| Confessions of a cross dresser |
I have a confession. I am a cross dresser. And if you’re thinking, I thought there was something manish about that opinionated foul mouthed attention-seeking tranny, you can forget it. No I’m not getting around in a pair of Y fronts and comfy slippers. I’m not packing socks or a codpiece. I couldn’t. There just wouldn’t be any room. My clothes are so tight at the moment there’s just no room for anyone except me in them.
In fact, there’s actually no longer room in most of my clothes for me anymore. Every morning I stand naked before my closet and beg forgiveness. Please, I ask the frightened contents, please will one of you cover my ample lady sample? There is no movement. Not one of them makes the offer. In fact, I could swear that the last time I tried to slip into my last season Charlie Brown sun frock I heard it scream.
I found my silk chemise in a crumpled heap hiding behind my shoes. If I want to wear a pair of jeans I need to allow at least half an hour to get them over my knees. Then I need a support team to get them over my arse. Then there’s the muffin top problem. If it was just a muffin top it wouldn’t be a problem. Once I zip up I’m looking at a mushroom cloud. Last time I put on my jeans I thought ‘Holy Fukushima!’
At 43 and 92 kilos I am officially a cross dresser. Finding something to wear each morning that is remotely attractive is making me angry. I don’t even remember the last time someone told me I looked nice. (Which is good I guess, because at least it means my friends are honest.) Every time I pour myself into brightly coloured maxi dress I think Jesus, I look like a paisley saveloy. I’m literally splitting at the seams. The other day my son pricked me with a fork and sausage meat came spilling out. Well maybe I dreamed that after passing out in a tub of icecream...
Everything is uncomfortable. Underwear is not only unsightly, it’s non-compliant.My undies roll down at the front and ride up at the back. My bra is so tight around my back I seem to have developed underarm cleavage. Last time I caught sight of the bulging fat rolls I thought about upsizing my next Berlei to a four cupper.
But I haven’t completely given up hope. I still have my skinny clothes. They lay buried deep in a suitcase I keep on top of my wardrobe. It sits up there, taunting me with the knowledge that I was once within my healthy weight range.

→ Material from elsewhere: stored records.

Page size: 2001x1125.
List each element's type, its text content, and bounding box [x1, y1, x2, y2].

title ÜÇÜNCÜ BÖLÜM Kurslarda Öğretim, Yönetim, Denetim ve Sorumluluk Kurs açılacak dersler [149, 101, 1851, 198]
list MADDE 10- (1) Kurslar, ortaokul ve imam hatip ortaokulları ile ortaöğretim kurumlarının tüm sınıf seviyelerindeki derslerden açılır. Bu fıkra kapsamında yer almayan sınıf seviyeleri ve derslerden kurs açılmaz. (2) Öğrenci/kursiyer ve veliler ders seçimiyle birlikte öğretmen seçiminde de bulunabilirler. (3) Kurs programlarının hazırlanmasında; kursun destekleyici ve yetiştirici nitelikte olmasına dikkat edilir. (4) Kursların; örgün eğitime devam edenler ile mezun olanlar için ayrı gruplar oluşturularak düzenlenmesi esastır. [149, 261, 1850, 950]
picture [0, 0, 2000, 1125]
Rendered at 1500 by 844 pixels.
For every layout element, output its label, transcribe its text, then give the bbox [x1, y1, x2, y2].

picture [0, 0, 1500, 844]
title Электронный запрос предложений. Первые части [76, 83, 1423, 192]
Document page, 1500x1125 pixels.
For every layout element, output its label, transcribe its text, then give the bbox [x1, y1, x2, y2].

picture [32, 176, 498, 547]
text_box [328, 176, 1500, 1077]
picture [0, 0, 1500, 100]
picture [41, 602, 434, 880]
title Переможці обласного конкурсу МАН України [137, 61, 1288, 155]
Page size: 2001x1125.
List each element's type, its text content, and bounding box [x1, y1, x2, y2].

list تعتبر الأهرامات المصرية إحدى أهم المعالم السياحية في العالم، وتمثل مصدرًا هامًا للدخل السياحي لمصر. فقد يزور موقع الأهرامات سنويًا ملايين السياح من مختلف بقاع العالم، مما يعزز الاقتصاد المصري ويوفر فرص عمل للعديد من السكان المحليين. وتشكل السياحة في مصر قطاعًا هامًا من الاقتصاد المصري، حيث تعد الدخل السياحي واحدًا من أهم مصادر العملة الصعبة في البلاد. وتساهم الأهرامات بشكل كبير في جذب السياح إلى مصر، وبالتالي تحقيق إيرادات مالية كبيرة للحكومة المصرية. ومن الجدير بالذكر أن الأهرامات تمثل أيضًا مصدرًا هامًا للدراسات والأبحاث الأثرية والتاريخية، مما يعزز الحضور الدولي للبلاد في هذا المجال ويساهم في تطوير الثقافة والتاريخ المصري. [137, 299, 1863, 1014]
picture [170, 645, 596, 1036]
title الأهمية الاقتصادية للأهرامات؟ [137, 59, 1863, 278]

I’m tempted to give them to my svelte friends, but giving away the clothes that you should be wearing is like admitting to yourself that you are going to be fat forever.
The suitcase gives me hope. It reminds me that it’s only willpower and perhaps 12 months of suffering and self-denial that stands between me and looking good in something that not only fits, it’s also comfortable. Sadly though, by the time I reach my target weight, nothing in that suitcase will no longer be fashionable.
Fat people never really tell you how fucked it is being fat. They suffer in silence. When you are a fattie you are never ever comfortable. Clothes cut. Clothes burn. Clothes leave giant red welts. That can’t be normal.
A few weeks ago I relented and bought a kaftan. (I got mine in the camping section at Kmart. It’s a 4-man). It was like a revelation. Apart from the usual chafing, wobbling, and shaking, the kaftan offers a waistless, zipless, button-free utopia that almost had me feeling normal. Until I found a mirror.
If we fatties were to really go for the outfit where we experienced maximum freedom and unrestricted mobility, then we wouldn’t wear clothes at all. We’d go nudie. It’s perhaps not such a bad idea. There’s no better incentive to do something about your fat arse then trying to squeeze into that birthday suit.